→ Records supplied
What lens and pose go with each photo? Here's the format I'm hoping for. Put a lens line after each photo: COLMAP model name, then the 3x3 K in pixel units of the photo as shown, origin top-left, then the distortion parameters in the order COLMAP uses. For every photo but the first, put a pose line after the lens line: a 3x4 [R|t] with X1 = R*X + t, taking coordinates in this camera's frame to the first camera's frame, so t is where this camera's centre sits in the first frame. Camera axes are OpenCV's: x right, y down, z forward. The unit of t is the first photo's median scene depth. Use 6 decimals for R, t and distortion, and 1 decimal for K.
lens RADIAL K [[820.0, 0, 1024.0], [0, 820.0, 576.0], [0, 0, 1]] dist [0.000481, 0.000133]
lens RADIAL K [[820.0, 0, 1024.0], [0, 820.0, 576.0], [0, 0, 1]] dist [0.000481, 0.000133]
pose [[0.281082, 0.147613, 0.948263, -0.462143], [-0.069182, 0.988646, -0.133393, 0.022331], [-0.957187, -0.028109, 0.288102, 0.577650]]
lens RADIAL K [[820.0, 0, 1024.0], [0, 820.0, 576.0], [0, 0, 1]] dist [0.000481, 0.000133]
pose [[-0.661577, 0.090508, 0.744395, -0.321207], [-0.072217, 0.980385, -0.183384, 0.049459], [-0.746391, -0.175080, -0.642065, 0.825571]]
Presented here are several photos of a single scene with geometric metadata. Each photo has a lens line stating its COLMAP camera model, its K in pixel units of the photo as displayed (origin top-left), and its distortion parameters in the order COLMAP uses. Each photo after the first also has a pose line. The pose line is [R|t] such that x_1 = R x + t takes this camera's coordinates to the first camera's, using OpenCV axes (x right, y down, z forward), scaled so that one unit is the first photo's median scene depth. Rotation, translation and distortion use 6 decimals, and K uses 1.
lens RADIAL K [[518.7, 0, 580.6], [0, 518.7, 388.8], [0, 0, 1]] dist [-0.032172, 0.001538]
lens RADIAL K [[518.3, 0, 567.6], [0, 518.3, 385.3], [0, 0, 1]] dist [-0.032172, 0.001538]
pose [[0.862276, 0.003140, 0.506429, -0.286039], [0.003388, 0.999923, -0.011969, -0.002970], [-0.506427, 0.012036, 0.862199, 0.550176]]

→ To do
Please rewrite all of the records above, changing each "lens line" to "intrinsics line" and leaving everything else as it is.

→ Response to the task
What lens and pose go with each photo? Here's the format I'm hoping for. Put a intrinsics line after each photo: COLMAP model name, then the 3x3 K in pixel units of the photo as shown, origin top-left, then the distortion parameters in the order COLMAP uses. For every photo but the first, put a pose line after the intrinsics line: a 3x4 [R|t] with X1 = R*X + t, taking coordinates in this camera's frame to the first camera's frame, so t is where this camera's centre sits in the first frame. Camera axes are OpenCV's: x right, y down, z forward. The unit of t is the first photo's median scene depth. Use 6 decimals for R, t and distortion, and 1 decimal for K.
lens RADIAL K [[820.0, 0, 1024.0], [0, 820.0, 576.0], [0, 0, 1]] dist [0.000481, 0.000133]
lens RADIAL K [[820.0, 0, 1024.0], [0, 820.0, 576.0], [0, 0, 1]] dist [0.000481, 0.000133]
pose [[0.281082, 0.147613, 0.948263, -0.462143], [-0.069182, 0.988646, -0.133393, 0.022331], [-0.957187, -0.028109, 0.288102, 0.577650]]
lens RADIAL K [[820.0, 0, 1024.0], [0, 820.0, 576.0], [0, 0, 1]] dist [0.000481, 0.000133]
pose [[-0.661577, 0.090508, 0.744395, -0.321207], [-0.072217, 0.980385, -0.183384, 0.049459], [-0.746391, -0.175080, -0.642065, 0.825571]]
Presented here are several photos of a single scene with geometric metadata. Each photo has a intrinsics line stating its COLMAP camera model, its K in pixel units of the photo as displayed (origin top-left), and its distortion parameters in the order COLMAP uses. Each photo after the first also has a pose line. The pose line is [R|t] such that x_1 = R x + t takes this camera's coordinates to the first camera's, using OpenCV axes (x right, y down, z forward), scaled so that one unit is the first photo's median scene depth. Rotation, translation and distortion use 6 decimals, and K uses 1.
lens RADIAL K [[518.7, 0, 580.6], [0, 518.7, 388.8], [0, 0, 1]] dist [-0.032172, 0.001538]
lens RADIAL K [[518.3, 0, 567.6], [0, 518.3, 385.3], [0, 0, 1]] dist [-0.032172, 0.001538]
pose [[0.862276, 0.003140, 0.506429, -0.286039], [0.003388, 0.999923, -0.011969, -0.002970], [-0.506427, 0.012036, 0.862199, 0.550176]]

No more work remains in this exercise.